Vejo caminhar na tela da memória o texto de Jacques Derrida, titulado Le loup oublié de Machiavel. O autor de O Príncipe deixa-nos este pensamento, para meditação: “Lutar e combater com as leis é próprio dos homens; lutar e combater com a força é próprio das bestas”. É preciso, realça Maquiavel, que o Príncipe saiba combater, com as duas armas: a lei e a força. E que, portanto, se comporte como homem e como besta. A inexistência de diálogo, com o correlativo divórcio, entre o ministro da Educação Nacional daqueles anos sombrios e os estudantes universitários apresentou-nos um Poder que agiu como besta, fiel ao mandamento célebre de Salazar: “a Autoridade não se discute”. O Dr. Armando Rocha, com seguras amizades na Associação Académica de Coimbra, ainda tentou uma reunião com o Dr.

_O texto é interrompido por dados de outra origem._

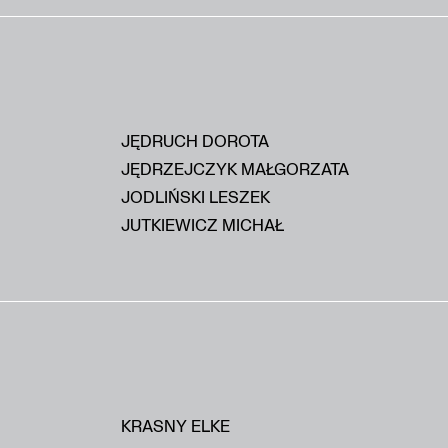
JĘDRUCH DOROTA
JĘDRZEJCZYK MAŁGORZATA
JODLIŃSKI LESZEK
JUTKIEWICZ MICHAŁ
KRASNY ELKE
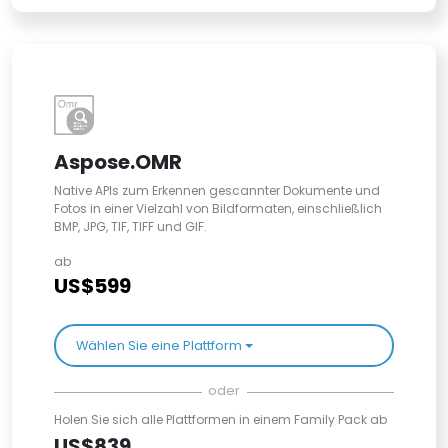
Aspose.OMR
Native APIs zum Erkennen gescannter Dokumente und
Fotos in einer Vielzahl von Bildformaten, einschließlich
BMP, JPG, TIF, TIFF und GIF.
ab
US$599
Wählen Sie eine Plattform
oder
Holen Sie sich alle Plattformen in einem Family Pack ab
US$839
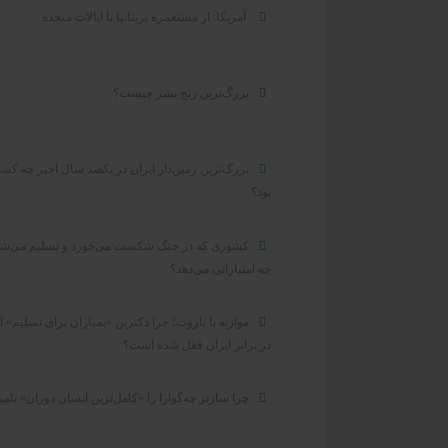
آمریکا: از مستعمره بریتانیا تا ایالات متحده
بزرگ‌ترین رنج بشر چیست؟
بزرگ‌ترین زمین‌دار ایران در یکصد سال اخیر چه کس
بود؟
کشوری که در جنگ شکست می‌خورد و تسلیم می‌شو
چه امتیازاتی می‌دهد؟
موازنه با باروت؛ چرا دکترین «بمباران برای تسلیم» آ
در برابر ایران قفل شده است؟
چرا سارتر چه‌گوارا را «کامل‌ترین انسان دوران» نامی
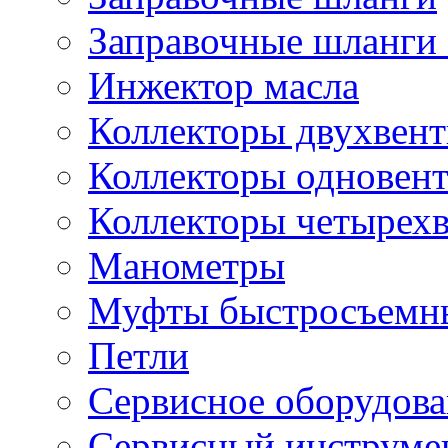
Заправочные шланги 
Инжектор масла
Коллекторы двухвен
Коллекторы одновен
Коллекторы четырех
Манометры
Муфты быстросъемны
Петли
Сервисное оборудов
Сервисный инструмен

José Hermano Saraiva, ministro da Educação, visando explicar ao Governo o que verdadeiramente se passava, na Lusa Atenas. Saiu da “quase reunião” cabisbaixo e abatido, mas com a incumbência de ser ele a presidir ao jogo, em nome do Presidente da República. Assisti ao Benfica 2 – Académica 1, na companhia dos meus filhos José Manuel e Pedro Miguel, e pude assistir também à maior manifestação antifascista que em Portugal se realizou, antes da Revolução dos Cravos. O grito de luz que saltava dos olhares da esmagadora maioria dos espectadores, cúmplices do mesmo repúdio por um sistema político que aumentava a repressão e simultaneamente se debilitava e ganhava, dia após dia, a rigidez do passamento – é ainda, para mim, inesquecível. Como inesquecível é a alegria (suave na voz e na maciez dos abraços – era dia de Luto Académico) do Dr. Armando Rocha, entre o Francisco Andrade, o treinador, e os jogadores da sua equipa de sempre: a Associação Académica de Coimbra. Sempre igual a si próprio, na tolerância, na sensatez, na dignidade, o meu querido Amigo e diretor-geral dos Desportos…

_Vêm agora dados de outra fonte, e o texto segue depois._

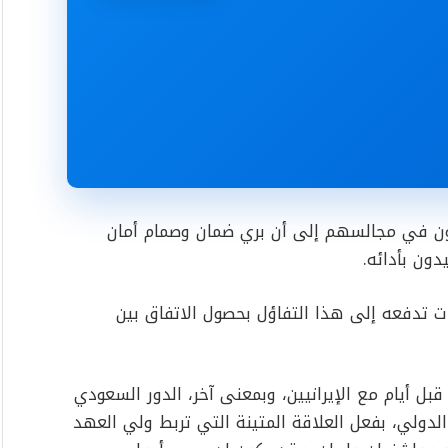
ن في مجالسهم إلى أن بري ضمان وصمام أمان
ون بأدائه.
تدفعه إلى هذا التفاؤل بحصول الاتفاق بين
بل أيام مع الإيرانيين، وبمعنى آخر، الدور السعودي
الدولي، بفعل العلاقة المتينة التي تربط ولي العهد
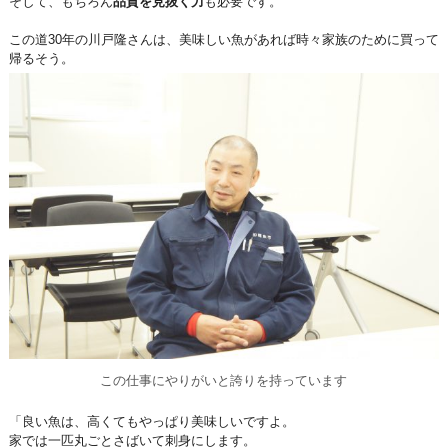
そして、もちろん
品質を見抜く力
も必要です。
この道30年の川戸隆さんは、美味しい魚があれば時々家族のために買って
帰るそう。
この仕事にやりがいと誇りを持っています
「良い魚は、高くてもやっぱり美味しいですよ。
家では一匹丸ごとさばいて刺身にします。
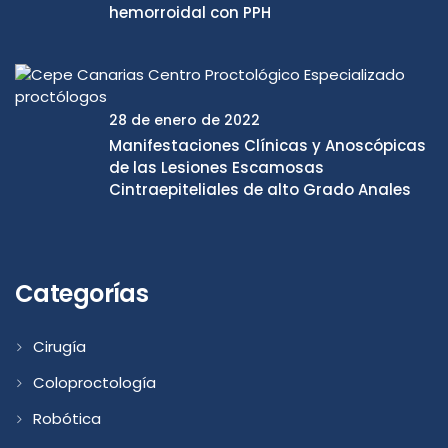
hemorroidal con PPH
28 de enero de 2022
Manifestaciones Clínicas y Anoscópicas
de las Lesiones Escamosas
Cintraepiteliales de alto Grado Anales
Categorías
Cirugía
Coloproctología
Robótica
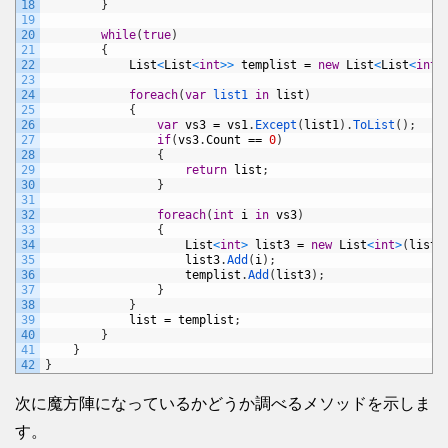
18
}
19
20
while
(
true
)
21
{
22
List
<
List
<
int
>
>
templist
=
new
List
<
List
<
int
>
23
24
foreach
(
var
list1 
in
list
)
25
{
26
var
vs3
=
vs1
.
Except
(
list1
)
.
ToList
(
)
;
27
if
(
vs3
.
Count
==
0
)
28
{
29
return
list
;
30
}
31
32
foreach
(
int
i
in
vs3
)
33
{
34
List
<
int
>
list3
=
new
List
<
int
>
(
list1
35
list3
.
Add
(
i
)
;
36
templist
.
Add
(
list3
)
;
37
}
38
}
39
list
=
templist
;
40
}
41
}
42
}
次に魔方陣になっているかどうか調べるメソッドを示しま
す。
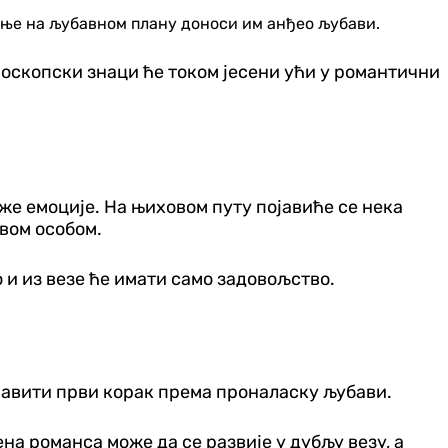
ење на љубавном плану доноси им анђео љубави.
роскопски знаци ће током јесени ући у романтични
еже емоције. На њиховом путу појавиће се нека
овом особом.
то и из везе ће имати само задовољство.
аправити први корак према проналаску љубави.
на романса може да се развије у дубљу везу, а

Acabo como principiei: faleceu, no passado dia 1 do mês corrente, o Dr. Armando Elísio Morais Rocha. Nasceu, em Águeda, no dia 26 de Setembro de 1927. Faleceu a pessoa que, naqueles anos já distantes, mais depressa entendeu o que eu quero dizer, quando reafirmo, com um frémito na voz: o Desporto, para mim, é um pretexto para falar do que mais interessa.